> _DATASET EXCERPTS_:
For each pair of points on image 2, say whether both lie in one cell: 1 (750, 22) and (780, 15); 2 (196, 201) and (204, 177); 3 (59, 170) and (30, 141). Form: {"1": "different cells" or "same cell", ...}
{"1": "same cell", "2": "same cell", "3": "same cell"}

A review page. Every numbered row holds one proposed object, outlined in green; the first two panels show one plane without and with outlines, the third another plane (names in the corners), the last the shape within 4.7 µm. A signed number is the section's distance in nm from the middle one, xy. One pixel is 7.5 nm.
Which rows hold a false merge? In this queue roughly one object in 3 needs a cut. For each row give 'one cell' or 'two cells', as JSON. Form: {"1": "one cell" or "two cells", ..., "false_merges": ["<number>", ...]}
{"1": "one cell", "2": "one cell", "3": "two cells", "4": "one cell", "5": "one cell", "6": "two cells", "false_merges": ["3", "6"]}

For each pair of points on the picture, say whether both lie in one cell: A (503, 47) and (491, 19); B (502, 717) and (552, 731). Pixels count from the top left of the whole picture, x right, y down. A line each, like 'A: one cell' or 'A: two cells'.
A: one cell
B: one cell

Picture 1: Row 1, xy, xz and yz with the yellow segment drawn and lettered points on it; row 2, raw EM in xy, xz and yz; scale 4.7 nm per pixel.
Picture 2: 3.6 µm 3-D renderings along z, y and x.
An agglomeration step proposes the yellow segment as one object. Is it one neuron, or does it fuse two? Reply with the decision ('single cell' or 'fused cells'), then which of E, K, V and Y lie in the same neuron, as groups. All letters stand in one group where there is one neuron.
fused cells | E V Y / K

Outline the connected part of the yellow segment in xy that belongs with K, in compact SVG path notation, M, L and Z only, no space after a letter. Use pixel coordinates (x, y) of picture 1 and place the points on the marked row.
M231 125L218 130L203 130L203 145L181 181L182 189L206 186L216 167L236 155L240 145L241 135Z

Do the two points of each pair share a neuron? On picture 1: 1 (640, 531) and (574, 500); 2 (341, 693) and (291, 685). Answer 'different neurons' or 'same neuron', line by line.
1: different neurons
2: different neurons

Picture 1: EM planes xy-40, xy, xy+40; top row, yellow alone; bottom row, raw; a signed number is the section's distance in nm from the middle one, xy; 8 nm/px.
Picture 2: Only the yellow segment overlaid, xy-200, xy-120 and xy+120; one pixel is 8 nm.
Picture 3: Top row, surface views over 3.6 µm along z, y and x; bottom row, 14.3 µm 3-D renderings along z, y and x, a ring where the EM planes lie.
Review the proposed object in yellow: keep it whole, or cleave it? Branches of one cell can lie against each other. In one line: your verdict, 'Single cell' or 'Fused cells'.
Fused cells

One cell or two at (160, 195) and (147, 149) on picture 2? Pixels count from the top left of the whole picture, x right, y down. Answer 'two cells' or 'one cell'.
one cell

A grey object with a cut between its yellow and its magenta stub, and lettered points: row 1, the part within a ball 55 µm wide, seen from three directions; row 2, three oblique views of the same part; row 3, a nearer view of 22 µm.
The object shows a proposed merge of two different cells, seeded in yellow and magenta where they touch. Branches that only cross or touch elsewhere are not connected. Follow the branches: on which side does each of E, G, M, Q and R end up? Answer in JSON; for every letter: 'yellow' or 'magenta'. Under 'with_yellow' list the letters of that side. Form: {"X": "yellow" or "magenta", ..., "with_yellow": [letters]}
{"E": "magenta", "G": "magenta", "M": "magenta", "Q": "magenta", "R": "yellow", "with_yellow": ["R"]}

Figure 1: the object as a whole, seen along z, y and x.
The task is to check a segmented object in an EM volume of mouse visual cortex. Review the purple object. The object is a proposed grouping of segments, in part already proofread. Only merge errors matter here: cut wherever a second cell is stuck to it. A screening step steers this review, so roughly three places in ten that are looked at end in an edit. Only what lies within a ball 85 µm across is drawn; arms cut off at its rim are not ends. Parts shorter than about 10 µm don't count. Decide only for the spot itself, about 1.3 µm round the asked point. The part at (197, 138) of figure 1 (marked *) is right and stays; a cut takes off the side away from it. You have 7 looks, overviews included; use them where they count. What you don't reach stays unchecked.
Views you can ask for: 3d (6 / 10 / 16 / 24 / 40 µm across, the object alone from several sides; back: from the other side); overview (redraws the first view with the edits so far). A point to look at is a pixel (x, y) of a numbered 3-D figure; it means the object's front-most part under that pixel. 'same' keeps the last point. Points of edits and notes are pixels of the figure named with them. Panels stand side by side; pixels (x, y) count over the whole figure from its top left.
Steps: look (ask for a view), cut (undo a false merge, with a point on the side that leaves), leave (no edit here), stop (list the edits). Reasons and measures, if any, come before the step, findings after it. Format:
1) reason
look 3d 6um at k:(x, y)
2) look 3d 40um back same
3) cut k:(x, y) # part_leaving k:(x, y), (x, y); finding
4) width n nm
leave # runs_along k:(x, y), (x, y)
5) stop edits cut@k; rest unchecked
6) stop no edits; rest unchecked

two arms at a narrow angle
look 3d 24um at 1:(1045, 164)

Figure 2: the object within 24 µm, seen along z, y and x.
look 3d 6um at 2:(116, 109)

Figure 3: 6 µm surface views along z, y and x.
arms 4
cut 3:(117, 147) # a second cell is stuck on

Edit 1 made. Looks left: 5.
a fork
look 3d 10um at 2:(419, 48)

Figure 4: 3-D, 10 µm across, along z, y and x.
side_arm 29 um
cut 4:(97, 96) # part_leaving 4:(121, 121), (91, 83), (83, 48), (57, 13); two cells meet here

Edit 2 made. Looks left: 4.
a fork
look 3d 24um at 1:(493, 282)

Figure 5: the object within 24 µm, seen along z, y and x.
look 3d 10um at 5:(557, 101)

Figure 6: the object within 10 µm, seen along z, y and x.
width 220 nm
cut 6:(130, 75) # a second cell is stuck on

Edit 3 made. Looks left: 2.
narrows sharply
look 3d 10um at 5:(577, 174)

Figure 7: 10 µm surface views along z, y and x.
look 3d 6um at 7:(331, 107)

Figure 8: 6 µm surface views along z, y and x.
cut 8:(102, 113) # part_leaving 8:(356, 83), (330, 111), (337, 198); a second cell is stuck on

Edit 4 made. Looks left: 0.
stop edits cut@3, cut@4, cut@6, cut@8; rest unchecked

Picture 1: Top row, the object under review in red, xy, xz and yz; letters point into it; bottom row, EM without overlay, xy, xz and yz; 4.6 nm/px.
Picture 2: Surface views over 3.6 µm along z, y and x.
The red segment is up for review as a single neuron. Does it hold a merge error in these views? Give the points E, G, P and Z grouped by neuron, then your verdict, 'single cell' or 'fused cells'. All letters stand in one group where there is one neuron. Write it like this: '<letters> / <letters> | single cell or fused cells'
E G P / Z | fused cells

> _PROBLEM_:
Give the number of lines in the data that contain "section", with no other words.

> _SOLUTION TO THIS PROBLEM_:
2